I had the same experience when I interviewed Herbert Morrison. He was not being intellectually dishonest, but simply observing the rules that you don’t take your disagreements on your travels though Herbert Morrison was less guarded than Gaitskill.

Knowing McSamples had many advantages and whenever a notable British journalist passed through Karachi, he either brought him to the coffee-house or arranged for me to meet him. I thus met James Cameron and Anthony Sampson. There was a William Clark of The Observer who went on to teach at the University of Chicago. If I remember rightly, he had been Anthony Eden’s public relations officer during the Suez Crisis. He was also one of the editors of Encyclopaedia Britannica and arguing with him could be daunting. He put down one of us by simply referring him to one of his footnotes in the Encyclopaedia. “Damn it, Bill,” I told him, “at least do him the courtesy of referring him to the main body and not a footnote.” Another journalist I met was Kingsley Martin, the legendary editor of the The New Statesman, and I had tea with him in the lobby of Hotel Metropole. I must confess that I was very disappointed. I had looked forward to a stimulating discussion, but he seemed preoccupied in wanting to find out who was bringing out a weekly of the same name as his from Karachi and was giving serious thought of taking him to court. I told him that the weekly was The Statesman and was brought out by a friend of mine whose name was Owais and he was wasting his time. I found this a little petty in a man of the stature of Kingsley Martin.

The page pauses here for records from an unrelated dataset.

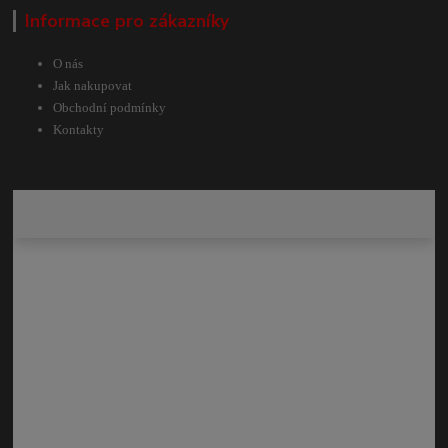
Informace pro zákazníky
O nás
Jak nakupovat
Obchodní podmínky
Kontakty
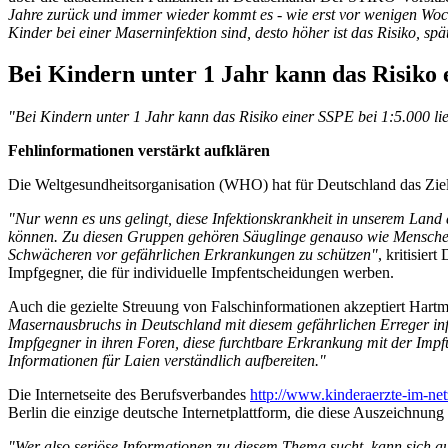
Jahre zurück und immer wieder kommt es - wie erst vor wenigen Woch
Kinder bei einer Maserninfektion sind, desto höher ist das Risiko, sp
Bei Kindern unter 1 Jahr kann das Risiko 
"Bei Kindern unter 1 Jahr kann das Risiko einer SSPE bei 1:5.000 li
Fehlinformationen verstärkt aufklären
Die Weltgesundheitsorganisation (WHO) hat für Deutschland das Ziel
"Nur wenn es uns gelingt, diese Infektionskrankheit in unserem Land
können. Zu diesen Gruppen gehören Säuglinge genauso wie Menschen,
Schwächeren vor gefährlichen Erkrankungen zu schützen"
, kritisie
Impfgegner, die für individuelle Impfentscheidungen werben.
Auch die gezielte Streuung von Falschinformationen akzeptiert Hart
Masernausbruchs in Deutschland mit diesem gefährlichen Erreger inf
Impfgegner in ihren Foren, diese furchtbare Erkrankung mit der Impfu
Informationen für Laien verständlich aufbereiten."
Die Internetseite des Berufsverbandes
http://www.kinderaerzte-im-net
Berlin die einzige deutsche Internetplattform, die diese Auszeichnun
"Wer also seriöse Informationen zu diesem Thema sucht, kann sich auf u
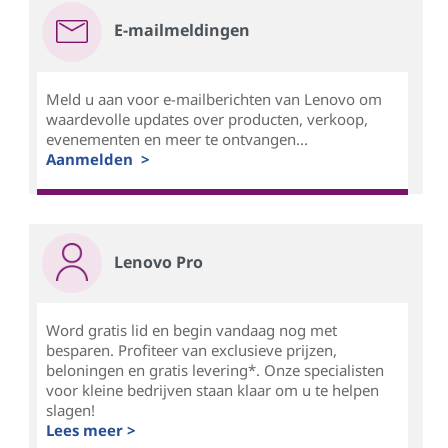
E-mailmeldingen
Meld u aan voor e-mailberichten van Lenovo om
waardevolle updates over producten, verkoop,
evenementen en meer te ontvangen...
Aanmelden >
Lenovo Pro
Word gratis lid en begin vandaag nog met
besparen. Profiteer van exclusieve prijzen,
beloningen en gratis levering*. Onze specialisten
voor kleine bedrijven staan klaar om u te helpen
slagen!
Lees meer >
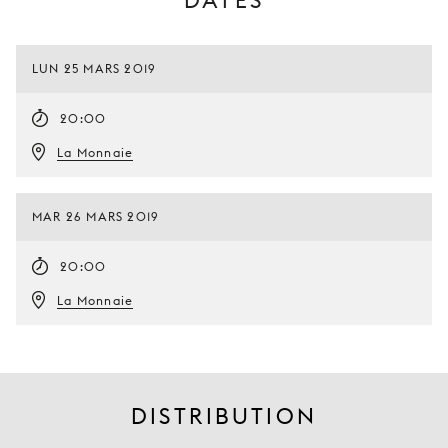
DATES
LUN 25 MARS 2019
20:00
La Monnaie
MAR 26 MARS 2019
20:00
La Monnaie
DISTRIBUTION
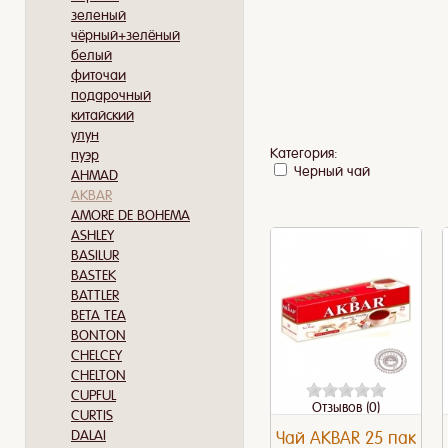
зеленый
чёрный+зелёный
белый
фиточаи
подарочный
китайский
улун
Категория:
пуэр
Черный чай
AHMAD
AKBAR
AMORE DE BOHEMA
ASHLEY
BASILUR
BASTEK
BATTLER
BETA TEA
BONTON
CHELCEY
CHELTON
CUPFUL
Отзывов (0)
CURTIS
DALAI
Чай AKBAR 25 пак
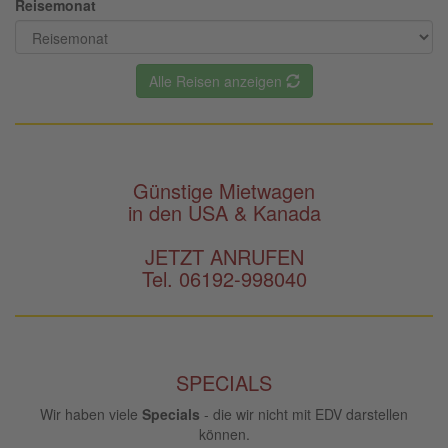
Reisemonat
Alle Reisen anzeigen
Günstige Mietwagen
in den USA & Kanada
JETZT ANRUFEN
Tel. 06192-998040
SPECIALS
Wir haben viele
Specials
- die wir nicht mit EDV darstellen
können.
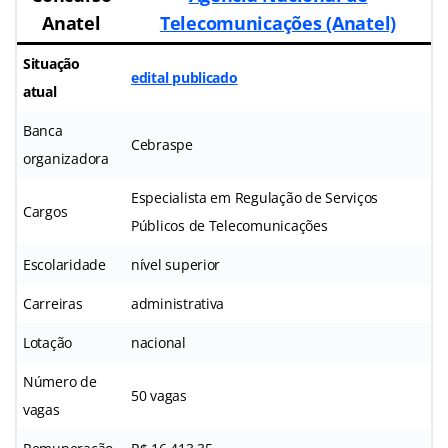
Anatel
Telecomunicações (Anatel)
Situação
edital publicado
atual
Banca
Cebraspe
organizadora
Especialista em Regulação de Serviços
Cargos
Públicos de Telecomunicações
Escolaridade
nível superior
Carreiras
administrativa
Lotação
nacional
Número de
50 vagas
vagas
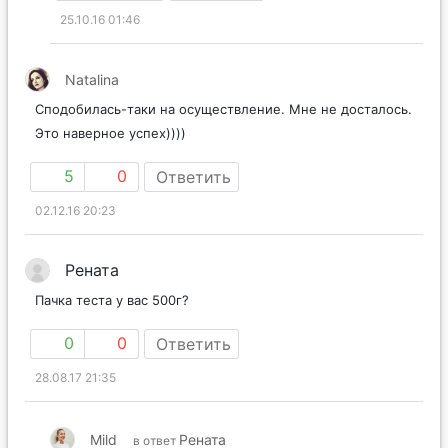
25.10.16 01:46
Natalina
Сподобилась-таки на осуществление. Мне не досталось.
Это наверное успех))))
5
0
Ответить
02.12.16 20:23
Рената
Пачка теста у вас 500г?
0
0
Ответить
28.08.17 21:35
Mild
Рената
в ответ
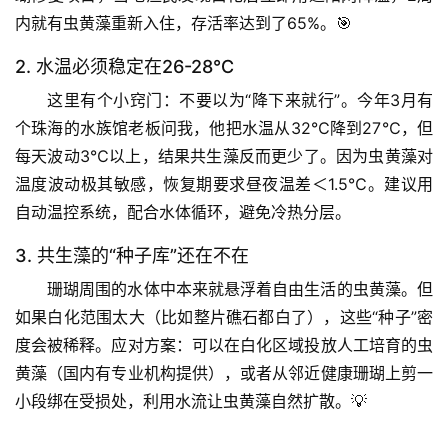
内就有虫黄藻重新入住，存活率达到了65%。🎯
2. 水温必须稳定在26-28℃
这里有个小窍门：不要以为“降下来就行”。今年3月有
个珠海的水族馆老板问我，他把水温从32℃降到27℃，但
每天波动3℃以上，结果共生藻反而更少了。因为虫黄藻对
温度波动极其敏感，
恢复期要求昼夜温差＜1.5℃
。建议用
自动温控系统，配合水体循环，避免冷热分层。
首
3. 共生藻的“种子库”还在不在
页
珊瑚周围的水体中本来就悬浮着自由生活的虫黄藻。但
如果白化范围太大（比如整片礁石都白了），这些“种子”密
专
题
度会被稀释。
应对方案
：可以在白化区域投放人工培育的虫
列
黄藻（国内有专业机构提供），或者从邻近健康珊瑚上剪一
表
小段绑在受损处，利用水流让虫黄藻自然扩散。💡
自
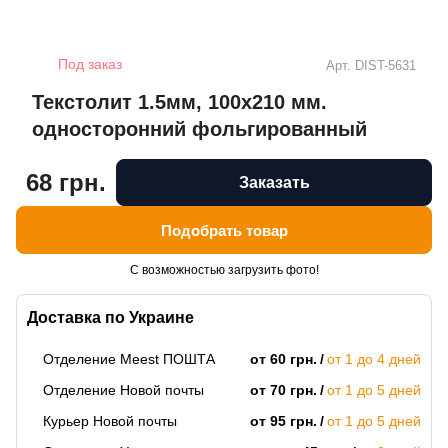
Под заказ
Арт.
DIST-5631
Текстолит 1.5мм, 100х210 мм.
односторонний фольгированный
68 грн.
Заказать
Подобрать товар
С возможностью загрузить фото!
Доставка по Украине
Отделение Meest ПОШТА
от 60 грн.
от 1 до 4 дней
Отделение Новой почты
от 70 грн.
от 1 до 5 дней
Курьер Новой почты
от 95 грн.
от 1 до 5 дней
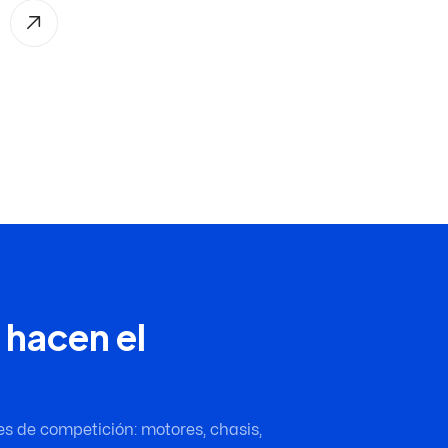
 hacen el
es de competición: motores, chasis,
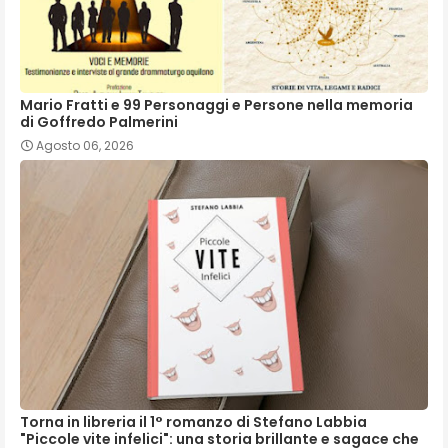
Mario Fratti e 99 Personaggi e Persone nella memoria
di Goffredo Palmerini
Agosto 06, 2026
Torna in libreria il 1° romanzo di Stefano Labbia
"Piccole vite infelici": una storia brillante e sagace che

BUT the fifties were the years of the great rivalry between the United States and the Soviet Union and which we knew as the Cold War. Through our membership of SEATO and CENTO, Pakistan had already become a combatant and Gary Power had taken off on his U-2 from Peshawar and had been shot down over Soviet territory. Khurschev had put a ring round Peshawar on a map and had threatened to blow it to kingdom come.

Nuclear war was too horrible to contemplate and, therefore, was not perceived, as a credible danger. Of course, a nuclear war could start by accident or there could be some lunatic who could press the button. But there was danger to smaller countries of being used as pawns. Pakistan was getting its share of military and economic aid, but was paying the price of earning the enmity of the Soviet Union.

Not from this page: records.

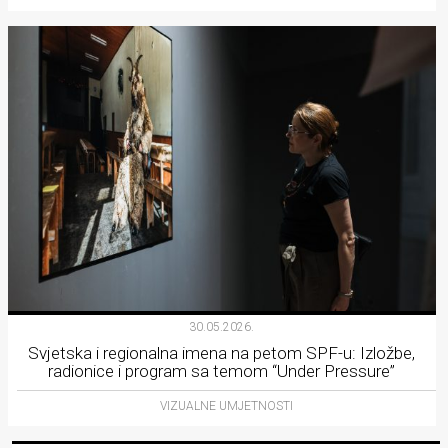
30.05.2026.
Svjetska i regionalna imena na petom SPF-u: Izložbe,
radionice i program sa temom “Under Pressure”
VIZUALNE UMJETNOSTI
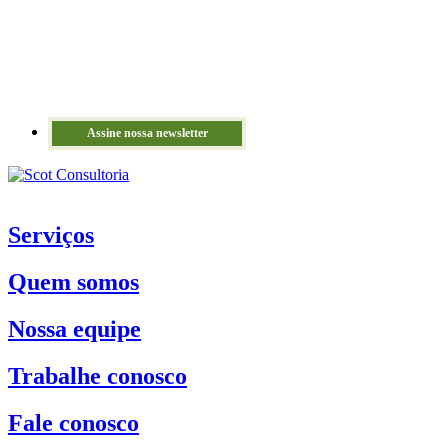
Assine nossa newsletter
Serviços
Quem somos
Nossa equipe
Trabalhe conosco
Fale conosco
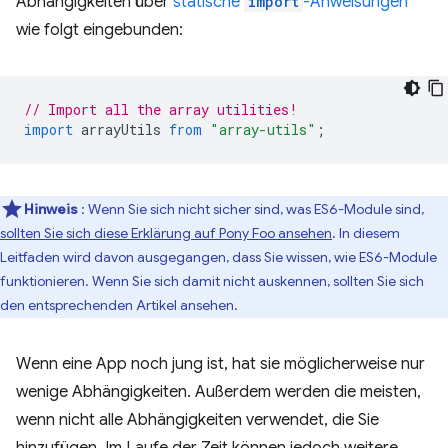
Abhängigkeiten über
statische
import
-Anweisungen
wie folgt eingebunden:
// Import all the array utilities!
import
arrayUtils
from
"array-utils"
;
Hinweis
: Wenn Sie sich nicht sicher sind, was ES6-Module sind,
sollten Sie sich diese Erklärung auf Pony Foo ansehen
. In diesem
Leitfaden wird davon ausgegangen, dass Sie wissen, wie ES6-Module
funktionieren. Wenn Sie sich damit nicht auskennen, sollten Sie sich
den entsprechenden Artikel ansehen.
Wenn eine App noch jung ist, hat sie möglicherweise nur
wenige Abhängigkeiten. Außerdem werden die meisten,
wenn nicht alle Abhängigkeiten verwendet, die Sie
hinzufügen. Im Laufe der Zeit können jedoch weitere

INDIA chose to announce that it was non-aligned, but the tilt was towards the Soviet Union. This did not help our Kashmir case in the United Nations. But it seemed that the immediate rewards of aid outweighed the long-term interests of Pakistan. The Americans insisted that they were giving us aid “without strings”. Considering that we had no idea where this aid was going, one certainly did not see the condition of the common people improving, I argued with my American friends that the aid should be with strings, that it should go into social programmes, that the aid should be like bridge-financing. The ultimate aim should be that we should become self-reliant. We were, instead, going into debt.

BUT the Cold War had its advantages and it could be enjoyed. When the Russians sent a cultural troupe to Karachi, some dancers from the Ukraine, it was only a matter of time when the Americans would match this and Duke Ellington and his orchestra duly arrived. This sort of ‘cultural’ rivalry brought a freshness to the social life of Karachi. Other countries, too, got into the act. Although these cultural events were meant to win the minds and hearts of the people, unfortunately, the same people were invited as went to the Embassy receptions. Thus one kept meeting the same people over and over again.

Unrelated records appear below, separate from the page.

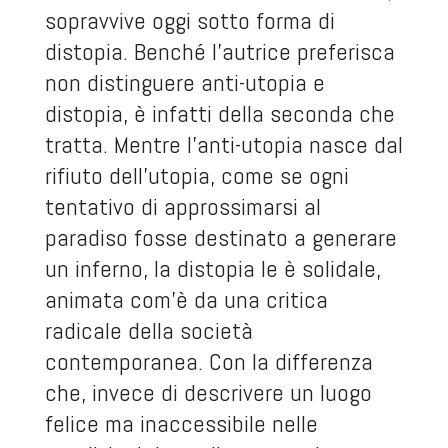
sopravvive oggi sotto forma di
distopia. Benché l’autrice preferisca
non distinguere anti-utopia e
distopia, è infatti della seconda che
tratta. Mentre l’anti-utopia nasce dal
rifiuto dell’utopia, come se ogni
tentativo di approssimarsi al
paradiso fosse destinato a generare
un inferno, la distopia le è solidale,
animata com’è da una critica
radicale della società
contemporanea. Con la differenza
che, invece di descrivere un luogo
felice ma inaccessibile nelle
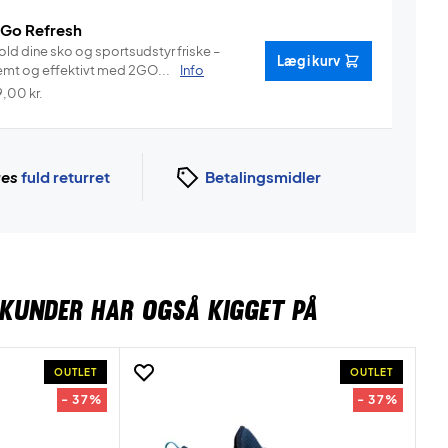
 Go Refresh
old dine sko og sportsudstyr friske –
Læg i kurv
emt og effektivt med 2GO...
Info
9,00
kr.
ges
fuld returret
Betalingsmidler
KUNDER HAR OGSÅ KIGGET PÅ
OUTLET
OUTLET
- 37%
- 37%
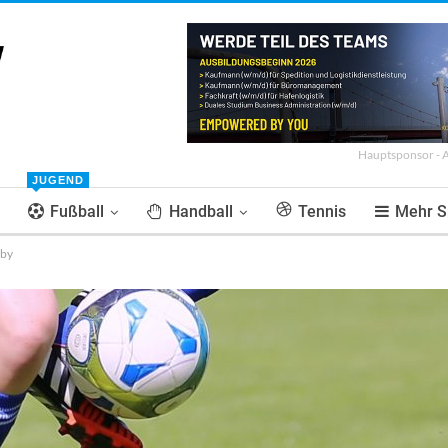
Hauptsponsor - 
JUGEND
Fußball
Handball
Tennis
Mehr S
rby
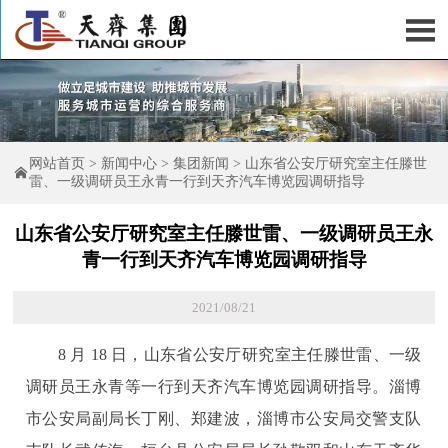

网站首页
>
新闻中心
>
集团新闻
>
山东省公安厅研究室主任滕世

雷、一级调研员王永青一行到天齐汽车博览园调研指导
山东省公安厅研究室主任滕世雷、一级调研员王永
青一行到天齐汽车博览园调研指导
2021/08/21
8 月 18 日，山东省公安厅研究室主任滕世雷、一级
调研员王永青等一行到天齐汽车博览园调研指导。淄博
市公安局副局长丁刚、郑建波，淄博市公安局交警支队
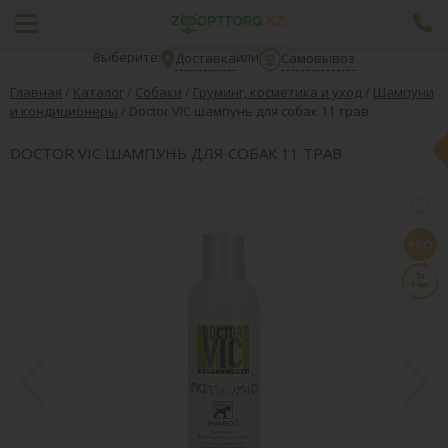
Выберите:
или
Доставка
Самовывоз
Главная
/
Каталог
/
Собаки
/
Груминг, косметика и уход
/
Шампуни
и кондиционеры
/
Doctor VIC шампунь для собак 11 трав
DOCTOR VIC ШАМПУНЬ ДЛЯ СОБАК 11 ТРАВ
PRO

In the meantime, someone brought the news to us in the coffee-house that a most respected journalist had been thrown out of one of the best hotels for being improperly dressed. He was wearing kurta and pyjamas. We saw that as a clarion call to go to town on that hotel and we wrote indignant stories and the hotel management duly claimed that there had been some misunderstanding and people wearing kurta-pyjamas were welcome. A small victory for the free press and we felt good about it. But when I met the hotelier, I felt a little ashamed of myself. He explained to me that the dress code had been enforced by a party that was holding a reception. “I just got caught in the middle,” he moaned. I told him that life was unfair.